From the entries below, copy every line holding the word "frame".

(Items listed in a dataset)
* * *

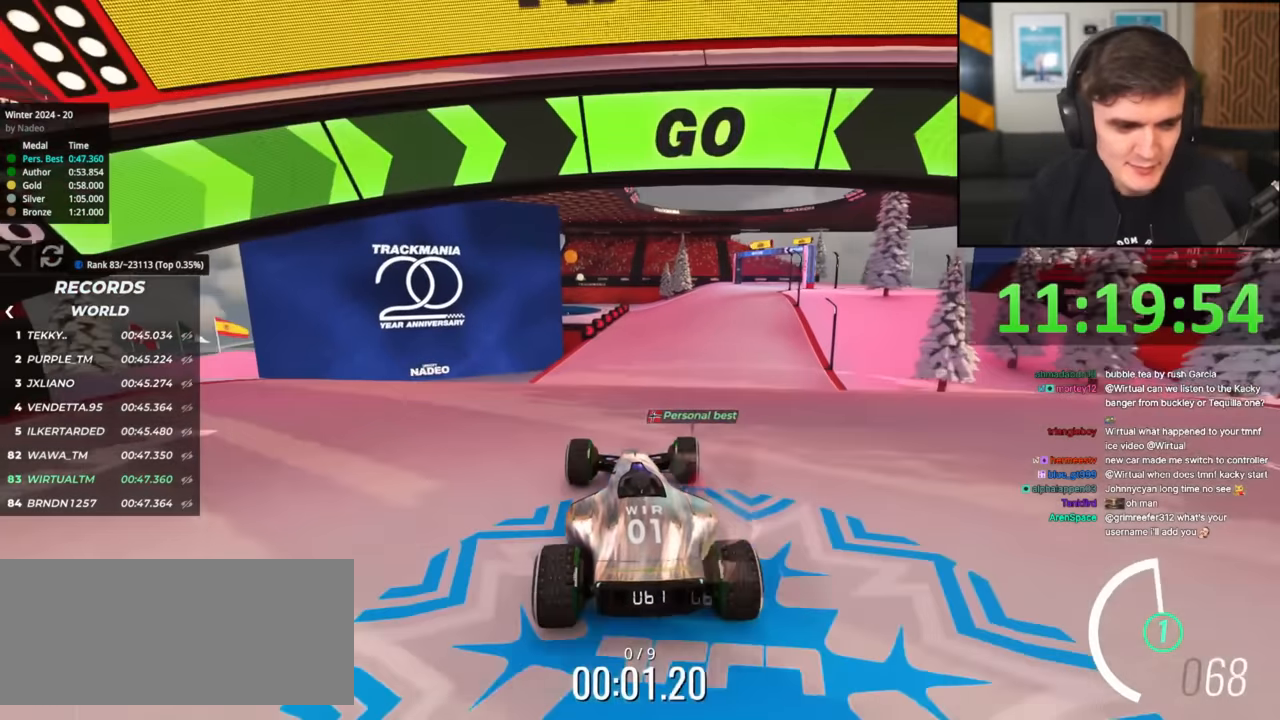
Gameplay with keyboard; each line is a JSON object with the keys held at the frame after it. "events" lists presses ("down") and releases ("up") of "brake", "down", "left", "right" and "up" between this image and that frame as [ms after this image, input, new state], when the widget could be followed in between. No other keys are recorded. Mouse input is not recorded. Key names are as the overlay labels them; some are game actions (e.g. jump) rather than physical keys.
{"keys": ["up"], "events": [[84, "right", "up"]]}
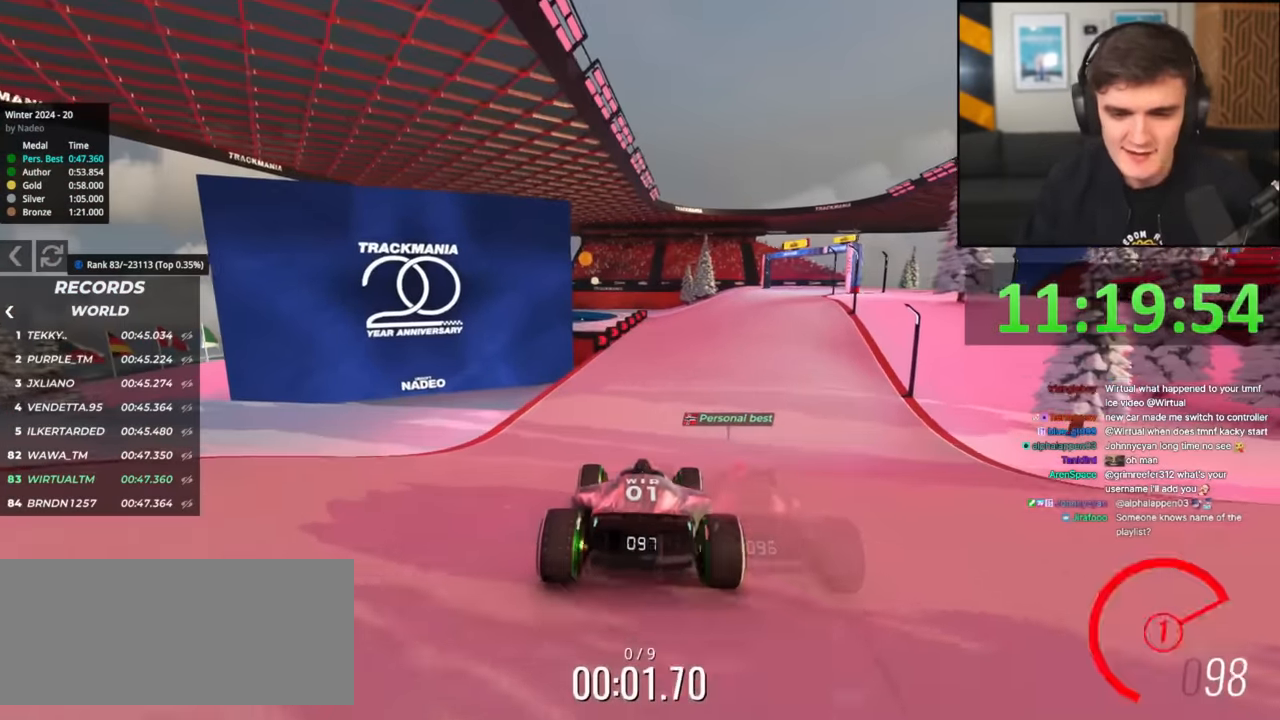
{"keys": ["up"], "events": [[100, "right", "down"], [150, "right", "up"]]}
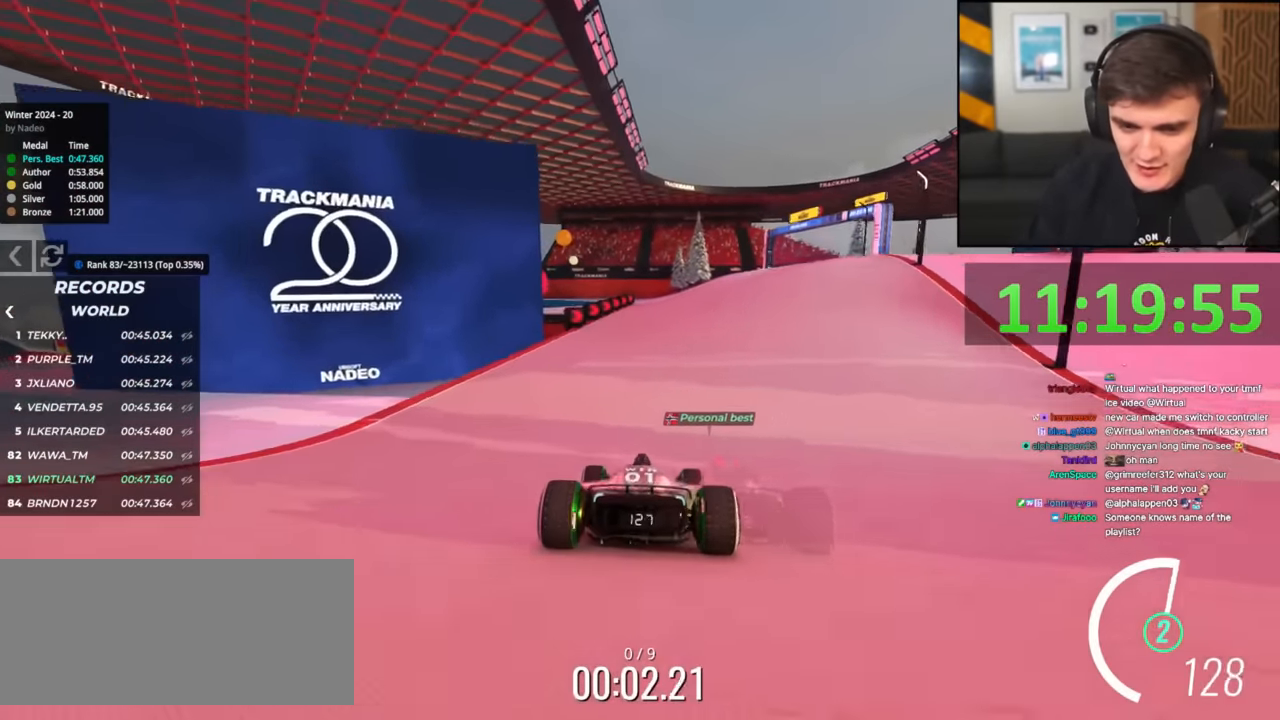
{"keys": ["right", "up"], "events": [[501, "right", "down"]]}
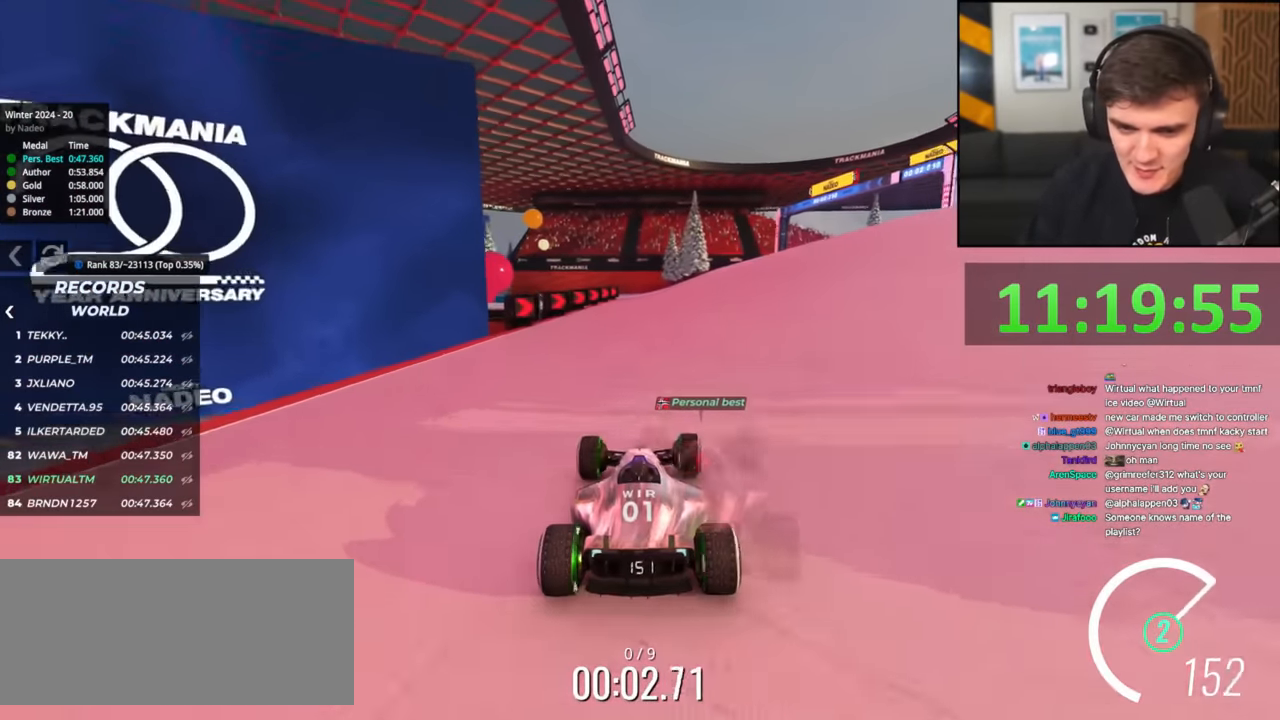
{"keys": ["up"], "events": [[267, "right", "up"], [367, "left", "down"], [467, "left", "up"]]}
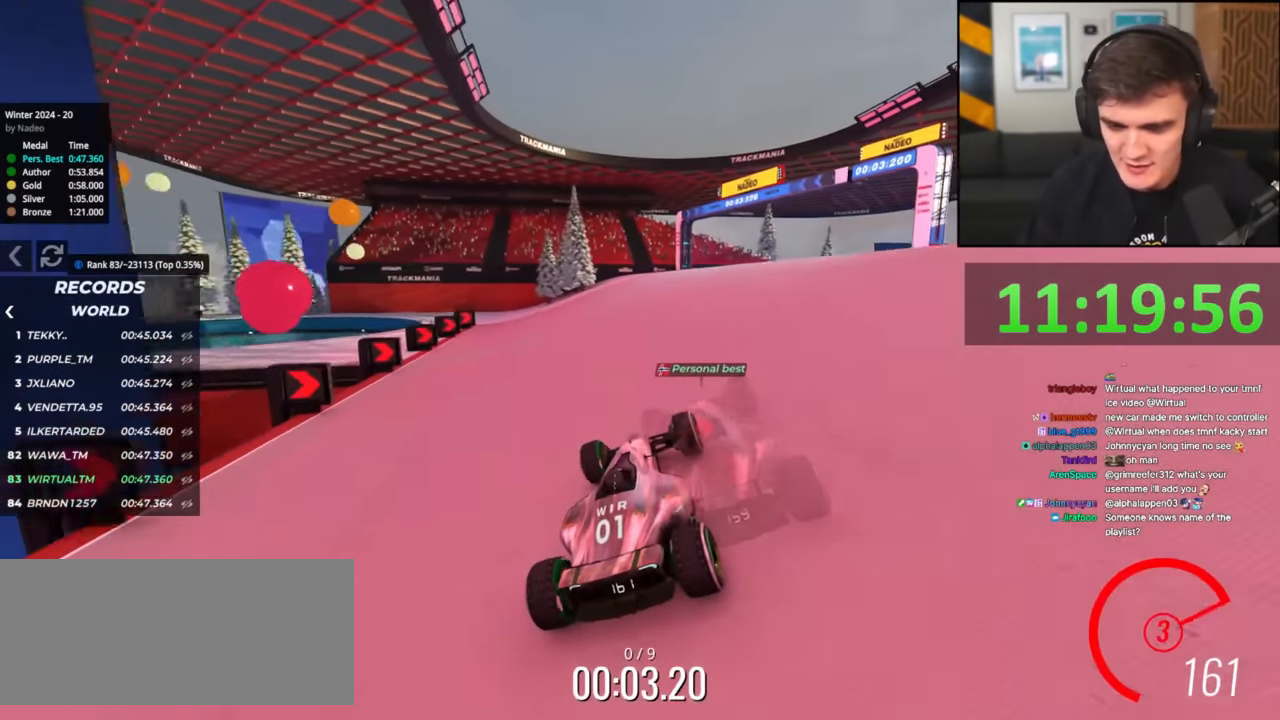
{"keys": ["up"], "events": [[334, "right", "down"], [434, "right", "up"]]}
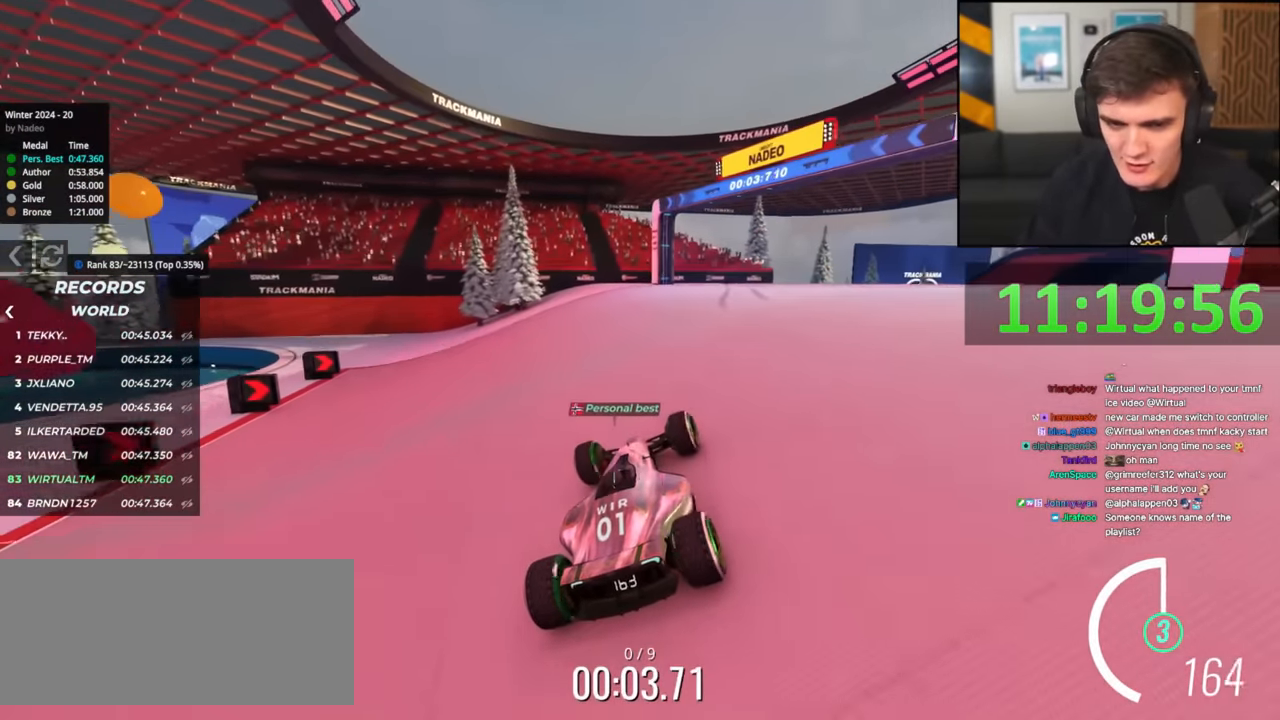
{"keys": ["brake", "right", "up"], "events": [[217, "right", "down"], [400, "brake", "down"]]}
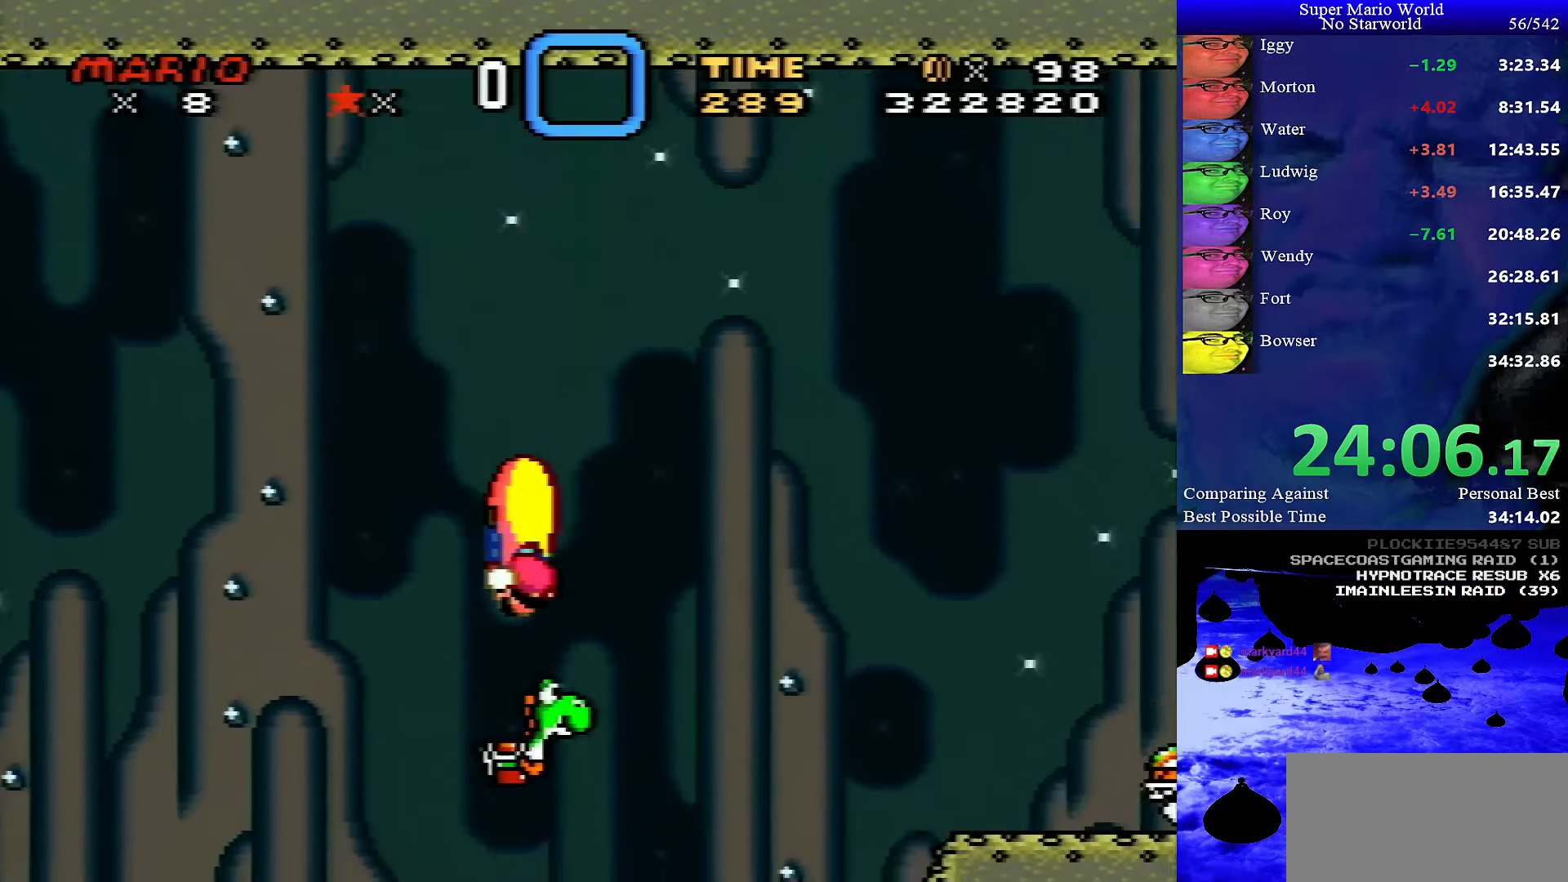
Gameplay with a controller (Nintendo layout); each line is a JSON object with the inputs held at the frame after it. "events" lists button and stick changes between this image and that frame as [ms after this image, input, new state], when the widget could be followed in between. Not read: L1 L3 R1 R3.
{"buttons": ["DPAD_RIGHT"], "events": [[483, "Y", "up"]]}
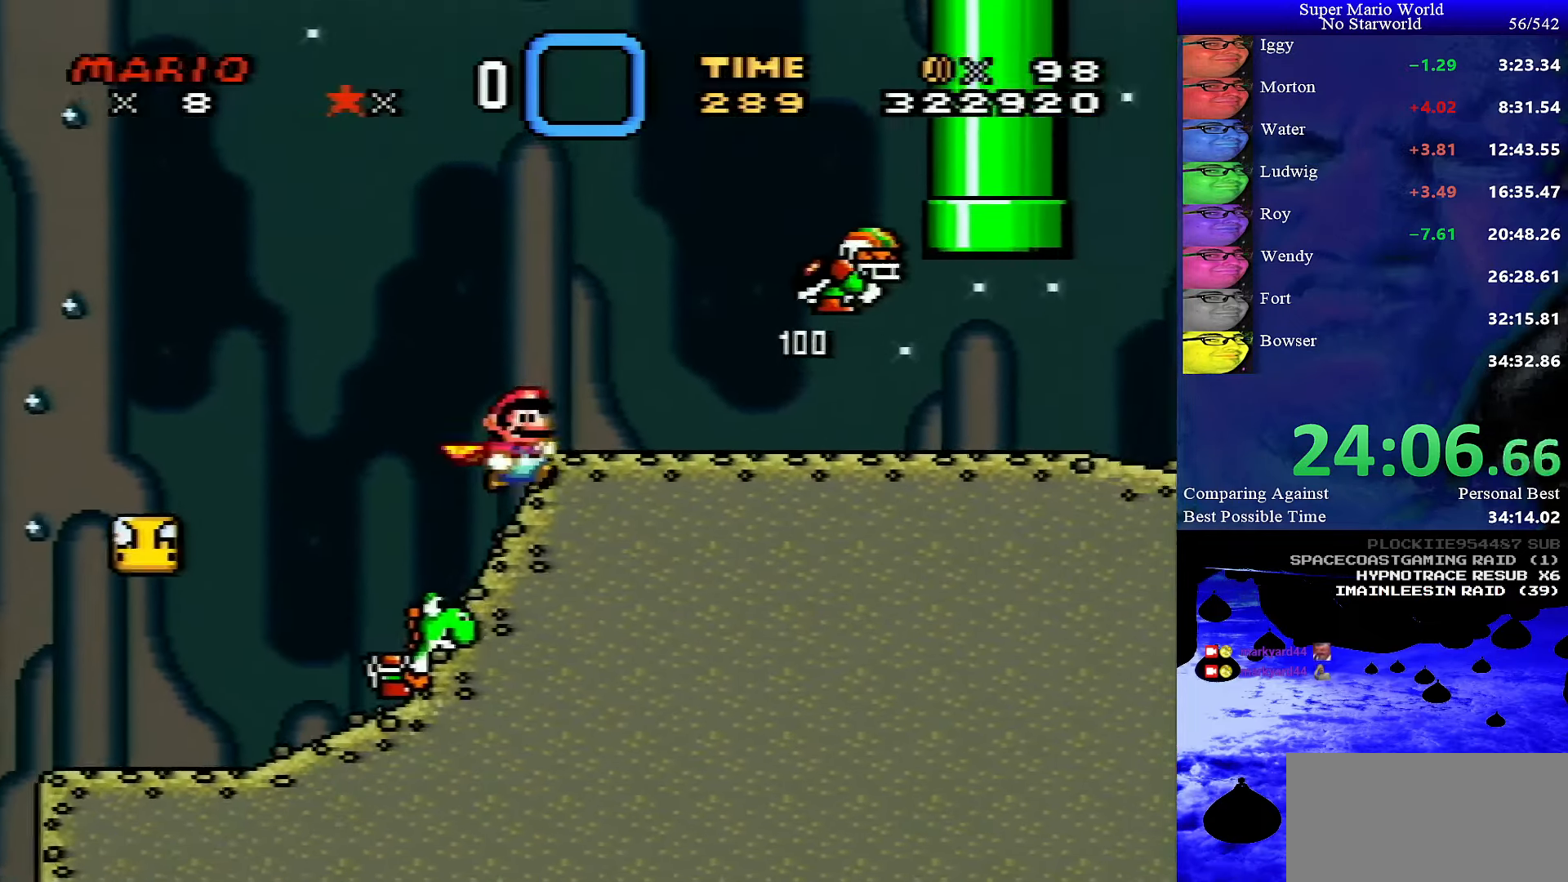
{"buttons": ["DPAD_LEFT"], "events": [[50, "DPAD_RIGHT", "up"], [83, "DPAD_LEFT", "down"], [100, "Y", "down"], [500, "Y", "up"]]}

* * *

- ANSWER TO THIS TASK
Gameplay with keyboard; each line is a JSON object with the keys held at the frame after it. "events" lists presses ("down") and releases ("up") of "brake", "down", "left", "right" and "up" between this image and that frame as [ms after this image, input, new state], when the widget could be followed in between. No other keys are recorded. Mouse input is not recorded. Key names are as the overlay labels them; some are game actions (e.g. jump) rather than physical keys.
Gameplay with a controller (Nintendo layout); each line is a JSON object with the inputs held at the frame after it. "events" lists button and stick changes between this image and that frame as [ms after this image, input, new state], when the widget could be followed in between. Not read: L1 L3 R1 R3.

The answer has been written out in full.